The game was afoot. How, you may ask, do I know the works of William Shakespeare? You have heard the story about the infinite number of monkeys with the infinite number of typewriters, eventually banging out the complete works of the Bard of Avon–haven’t you? Well, that just happens to be my line.
“Okay,” Frodo said, “you’re on,” and we started to impress the females the only way we knew how: by climbing up to higher limbs on the tree.
“Hey–lookit me! I climbed all the way up here for you!”
We ascended, using the prehensile ability that separated us from dopey species like dogs, hand-over-hand until we were high up in the verdant forest, if I may be allowed to wax poetic for a moment. When we were far above the bodacious babes who had inspired our feats, we called out to them down below.
“Yoo-hoo!” I said to Melissa and Flo, two ovulating primates so hot they needed separate footnotes in grant applications.
They looked up at us with what I’d call monumental indifference, except I didn’t know of any monuments to indifference.
“Hey,” Frodo yelled. “Aren’t you going to mate with us after we risked life and limb to climb to this precarious height, in the manner of Tom Sawyer trying to impress Becky Thatcher?” The gals below were unimpressed by our second literary allusion in a single post. Must have been like the librarians in Concord, Mass., who banned “Huckleberry Finn” when it first came out.
Tom Sawyer to Becky Thatcher: “If I make a complete fool of myself, will you be my girlfriend?”
They looked at each other, shrugged their shoulders, and walked on. Probably on their way to the Mall of the Gombe Stream National Park.
I looked at Frodo, and he looked back at me. Wimmens, we communicated wordlessly, as if by telepathy. You can’t live with ’em, and you can’t pass your genes on to future generations without ’em.
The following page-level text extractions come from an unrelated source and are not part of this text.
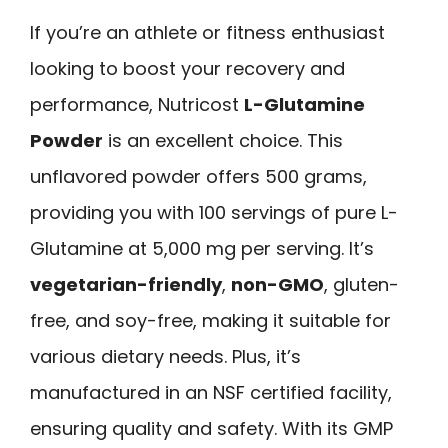
If you’re an athlete or fitness enthusiast
looking to boost your recovery and
performance, Nutricost
L-Glutamine
Powder
is an excellent choice. This
unflavored powder offers 500 grams,
providing you with 100 servings of pure L-
Glutamine at 5,000 mg per serving. It’s
vegetarian-friendly
,
non-GMO
, gluten-
free, and soy-free, making it suitable for
various dietary needs. Plus, it’s
manufactured in an NSF certified facility,
ensuring quality and safety. With its GMP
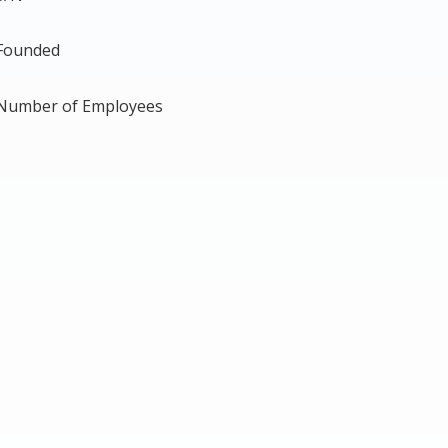
Founded
Number of Employees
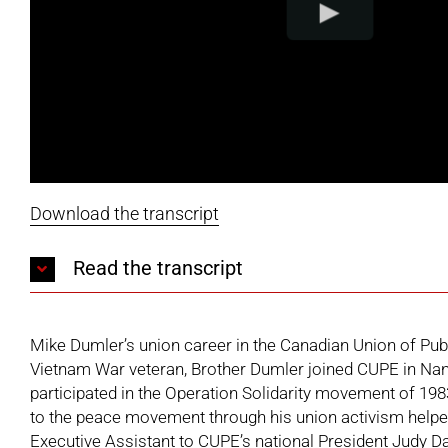
Download the transcript
Read the transcript
Mike Dumler’s union career in the Canadian Union of Pub
Vietnam War veteran, Brother Dumler joined CUPE in Nana
participated in the Operation Solidarity movement of 198
to the peace movement through his union activism helpe
Executive Assistant to CUPE’s national President Judy D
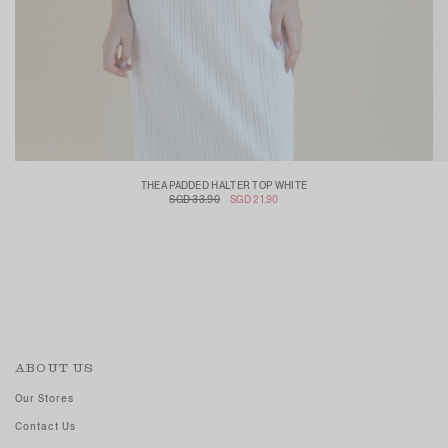
THEA PADDED HALTER TOP WHITE
SGD 33.90
SGD 21.90
ABOUT US
Our Stores
Contact Us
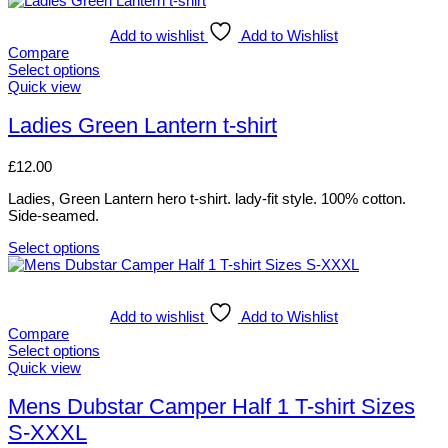
product
has
Add to wishlist
Add to Wishlist
multiple
Compare
variants.
Select options
The
This
Quick view
options
product
may
has
Ladies Green Lantern t-shirt
be
multiple
chosen
variants.
£
12.00
on
The
the
options
Ladies, Green Lantern hero t-shirt. lady-fit style. 100% cotton.
product
may
Side-seamed.
page
be
chosen
Select options
on
This
the
product
product
has
page
multiple
Add to wishlist
Add to Wishlist
variants.
Compare
The
Select options
options
This
Quick view
may
product
be
has
Mens Dubstar Camper Half 1 T-shirt Sizes
chosen
multiple
S-XXXL
on
variants.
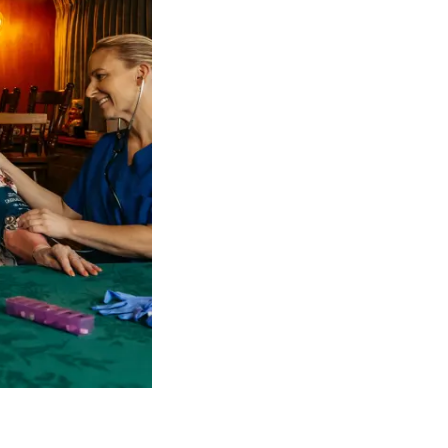
 NDIS Coordinators can streamline client management and g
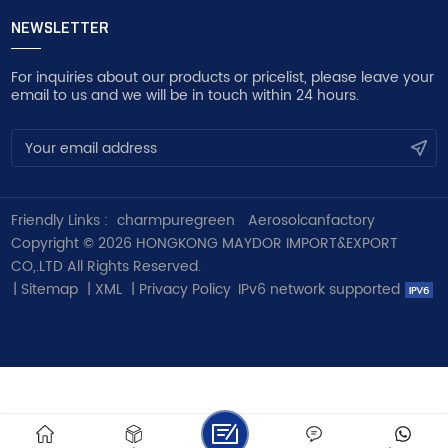
NEWSLETTER
For inquiries about our products or pricelist, please leave your
email to us and we will be in touch within 24 hours.
Friendly Links :
charmpuregreen
Aerosolcanfactory
Copyright © 2026 HONGKONG MAYDOR IMPORT&EXPORT
CO,.LTD All Rights Reserved.
|
Sitemap
|
XML
|
Privacy Policy
IPv6 network supported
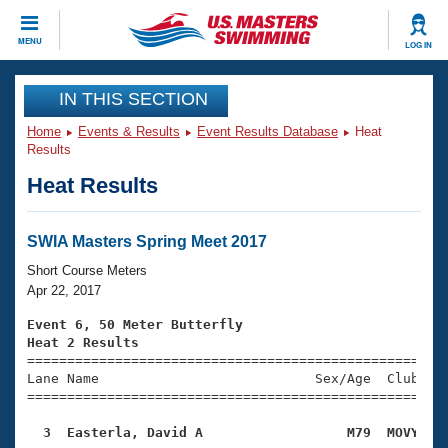
CLOSE
MENU
LOG IN
Training
IN THIS SECTION
Home
Events & Results
Event Results Database
Heat
Workout Library
Events
Results
Heat Results
Articles And Videos
Calendar Of Events
Club Finder
Swimming 101
SWIA Masters Spring Meet 2017
Virtual And Fitness Events
Workout Library
Short Course Meters
Training Plans
Apr 22, 2017
2026 Summer Nationals
About Us
Event 6, 50 Meter Butterfly
Swimming Guides
Heat 2 Results
National Championships

====================================================
What Is Masters Swimming?
Lane Name                           Sex/Age  Club  Se
Video Stroke Analysis
Join
Results And Rankings
=====================================================
USMS Community
  3  Easterla, David A                  M79  MOVY   
Club Finder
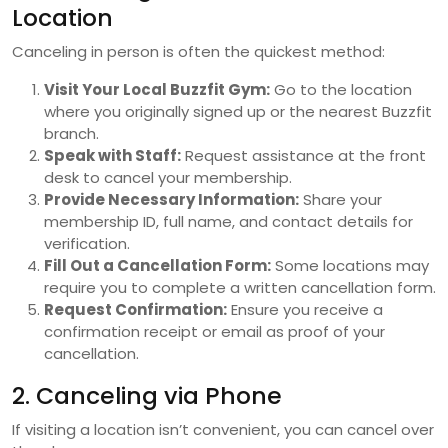
Location
Canceling in person is often the quickest method:
Visit Your Local Buzzfit Gym:
Go to the location
where you originally signed up or the nearest Buzzfit
branch.
Speak with Staff:
Request assistance at the front
desk to cancel your membership.
Provide Necessary Information:
Share your
membership ID, full name, and contact details for
verification.
Fill Out a Cancellation Form:
Some locations may
require you to complete a written cancellation form.
Request Confirmation:
Ensure you receive a
confirmation receipt or email as proof of your
cancellation.
2. Canceling via Phone
If visiting a location isn’t convenient, you can cancel over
We wuz pretty dejected, having been turned down by a couple of chicks who would probably spend the afternoon picking lice out of each other’s fur, when along comes the most bodaciously bodacious primatologist-anthropologist we’d either of us ever seen.
“Oh . . . my . . . God,” I said, and I meant it. “Isn’t she the most beautiful creature descended from a single common ancestor species of ours 6 or 7 million years ago you’ve ever seen?”
“You got that right, pal,” Frodo said. “There’s just one problem.”
“When are you gonna dump that chimp and let somebody else have a shot at you?”
“We’re up as high as we can go. What else can we do to impress her?”
I let a sly smile creep across my lips. Frodo big tool-head, but if he wants to prevail in the survival-of-the-fittest battle in which we’re engaged, he’s going to have to work on his cognitive skills.
“See you later, pal,” I said, as I dropped ten meters to the forest floor. Not as easy as it looks.
You ever tried to convert yards to meters when you’re falling out of a tree?